Published April 7, 2015
The report is based on interviews with more than 50 female activists and their relatives all around the country. 
— AFP
The report is based on interviews with more than 50 female activists and their relatives all around the country. — AFP

KABUL: Afghanistan is turning its back on female activists and leaving them vulnerable to threats, assassinations and sexual assault, Amnesty International said Tuesday, urging the international community to preserve hard-won gains for women.

Female rights campaigners have been suffering a growing number of targeted car bombings, grenade attacks and killings of family members, the London-based organisation said in a report entitled “Their lives on the line”.

“Laws meant to support them are poorly implemented, if at all, while the international community is doing far too little to ease their plight,” it said.

Most of the threats come from the Taliban and armed opposition groups, but government officials and local warlords also commit abuses against female activists, the report said.

“Women human rights defenders from all walks of life have fought bravely for some significant gains over the past 14 years -- many have even paid with their lives,” Amnesty International chief Salil Shetty told reporters in Kabul.

“It's outrageous that Afghan authorities are leaving them to fend for themselves, with their situation more dangerous than ever,” he said.
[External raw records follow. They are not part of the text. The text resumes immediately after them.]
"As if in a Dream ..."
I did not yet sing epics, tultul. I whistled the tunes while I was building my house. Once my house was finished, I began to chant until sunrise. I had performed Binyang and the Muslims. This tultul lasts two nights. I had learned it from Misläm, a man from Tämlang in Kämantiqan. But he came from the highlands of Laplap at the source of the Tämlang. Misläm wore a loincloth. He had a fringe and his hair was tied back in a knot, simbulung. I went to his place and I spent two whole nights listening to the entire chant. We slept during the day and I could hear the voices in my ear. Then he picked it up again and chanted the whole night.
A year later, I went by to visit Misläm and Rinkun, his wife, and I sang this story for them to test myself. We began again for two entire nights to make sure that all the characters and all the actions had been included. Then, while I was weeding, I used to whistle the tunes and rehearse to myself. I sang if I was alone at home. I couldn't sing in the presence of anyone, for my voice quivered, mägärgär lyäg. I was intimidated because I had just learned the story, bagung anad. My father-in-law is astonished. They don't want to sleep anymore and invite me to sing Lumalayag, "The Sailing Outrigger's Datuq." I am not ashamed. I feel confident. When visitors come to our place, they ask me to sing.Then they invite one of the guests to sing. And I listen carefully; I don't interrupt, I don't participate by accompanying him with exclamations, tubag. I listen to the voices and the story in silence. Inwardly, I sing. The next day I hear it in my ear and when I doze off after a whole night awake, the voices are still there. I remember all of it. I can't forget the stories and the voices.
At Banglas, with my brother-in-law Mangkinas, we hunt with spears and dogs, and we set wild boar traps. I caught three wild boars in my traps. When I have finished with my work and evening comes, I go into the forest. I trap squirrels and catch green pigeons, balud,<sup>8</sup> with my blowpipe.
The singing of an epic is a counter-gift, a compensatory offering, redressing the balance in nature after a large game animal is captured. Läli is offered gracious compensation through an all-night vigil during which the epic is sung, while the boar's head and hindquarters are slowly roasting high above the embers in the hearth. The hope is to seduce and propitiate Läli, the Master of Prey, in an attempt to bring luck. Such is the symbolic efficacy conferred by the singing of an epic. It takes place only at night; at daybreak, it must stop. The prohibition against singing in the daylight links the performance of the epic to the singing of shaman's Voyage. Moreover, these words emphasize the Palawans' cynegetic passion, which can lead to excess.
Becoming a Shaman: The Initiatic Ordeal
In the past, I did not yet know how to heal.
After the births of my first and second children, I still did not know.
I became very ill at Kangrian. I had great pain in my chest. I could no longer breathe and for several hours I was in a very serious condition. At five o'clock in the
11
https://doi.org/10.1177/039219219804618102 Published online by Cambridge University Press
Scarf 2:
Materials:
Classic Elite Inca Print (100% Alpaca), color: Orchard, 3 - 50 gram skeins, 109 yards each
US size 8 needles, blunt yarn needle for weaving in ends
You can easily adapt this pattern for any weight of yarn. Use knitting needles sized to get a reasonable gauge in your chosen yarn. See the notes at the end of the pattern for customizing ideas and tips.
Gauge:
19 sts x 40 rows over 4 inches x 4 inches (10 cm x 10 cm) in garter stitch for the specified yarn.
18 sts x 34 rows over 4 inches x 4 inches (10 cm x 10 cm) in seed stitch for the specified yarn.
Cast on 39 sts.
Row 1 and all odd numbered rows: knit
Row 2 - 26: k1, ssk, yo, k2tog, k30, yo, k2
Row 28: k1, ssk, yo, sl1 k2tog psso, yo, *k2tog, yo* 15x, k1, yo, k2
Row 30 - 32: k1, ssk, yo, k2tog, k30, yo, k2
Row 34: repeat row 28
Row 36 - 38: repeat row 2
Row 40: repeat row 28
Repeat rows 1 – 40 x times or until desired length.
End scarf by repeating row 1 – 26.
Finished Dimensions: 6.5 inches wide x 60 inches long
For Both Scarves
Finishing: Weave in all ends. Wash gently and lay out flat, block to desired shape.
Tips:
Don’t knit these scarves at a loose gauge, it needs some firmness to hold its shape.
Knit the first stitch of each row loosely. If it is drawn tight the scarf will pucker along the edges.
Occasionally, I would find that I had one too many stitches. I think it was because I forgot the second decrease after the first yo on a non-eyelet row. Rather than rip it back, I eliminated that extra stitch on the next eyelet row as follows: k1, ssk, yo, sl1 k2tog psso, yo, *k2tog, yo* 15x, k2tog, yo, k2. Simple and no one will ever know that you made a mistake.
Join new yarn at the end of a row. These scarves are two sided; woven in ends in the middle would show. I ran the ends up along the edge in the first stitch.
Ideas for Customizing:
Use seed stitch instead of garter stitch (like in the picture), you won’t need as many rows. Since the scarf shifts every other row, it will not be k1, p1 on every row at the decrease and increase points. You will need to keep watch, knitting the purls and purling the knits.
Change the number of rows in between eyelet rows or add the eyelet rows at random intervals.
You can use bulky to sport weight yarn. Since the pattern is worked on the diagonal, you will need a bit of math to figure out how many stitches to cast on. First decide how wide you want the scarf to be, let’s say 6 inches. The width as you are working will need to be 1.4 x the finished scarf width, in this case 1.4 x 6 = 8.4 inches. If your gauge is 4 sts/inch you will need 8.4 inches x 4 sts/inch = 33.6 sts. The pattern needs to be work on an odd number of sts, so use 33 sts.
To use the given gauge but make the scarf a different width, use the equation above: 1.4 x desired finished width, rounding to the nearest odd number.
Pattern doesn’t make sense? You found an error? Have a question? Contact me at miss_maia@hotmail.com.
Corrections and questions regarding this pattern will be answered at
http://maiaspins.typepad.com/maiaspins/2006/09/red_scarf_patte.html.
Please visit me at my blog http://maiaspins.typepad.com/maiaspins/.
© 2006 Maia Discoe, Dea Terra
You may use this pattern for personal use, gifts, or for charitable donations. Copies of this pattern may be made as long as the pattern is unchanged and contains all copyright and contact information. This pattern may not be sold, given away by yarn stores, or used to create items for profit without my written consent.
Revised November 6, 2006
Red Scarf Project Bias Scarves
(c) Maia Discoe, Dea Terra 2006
The report is based on interviews with more than 50 female activists and their relatives all around the country.

Since the fall of the Taliban in 2001 Afghan women have made significant advances in rights, with millions of girls attending schools and women holding government posts.

But with the steady withdrawal of foreign forces and the Taliban insurgency still resilient, there are growing fears the gains will be lost.

“Afghanistan is facing an uncertain future, and is at arguably the most critical moment in its recent history. Now is not the time for international governments to walk away,” Shetty said.

Reacting to the scathing report, President Ashraf Ghani said his government was “committed to protecting women's rights”.

Last month a mob in downtown Kabul lynched a 27-year old woman for allegedly burning the Koran.

The mob then set her body ablaze and dumped it in Kabul river while several police officers looked on.

In February popular female politician Angiza Shinwari died following a bomb attack on her vehicle in the volatile eastern province of Nangarhar.

And last year Shukria Barakzai, a prominent female MP and women's rights campaigner, narrowly survived a suicide attack in Kabul.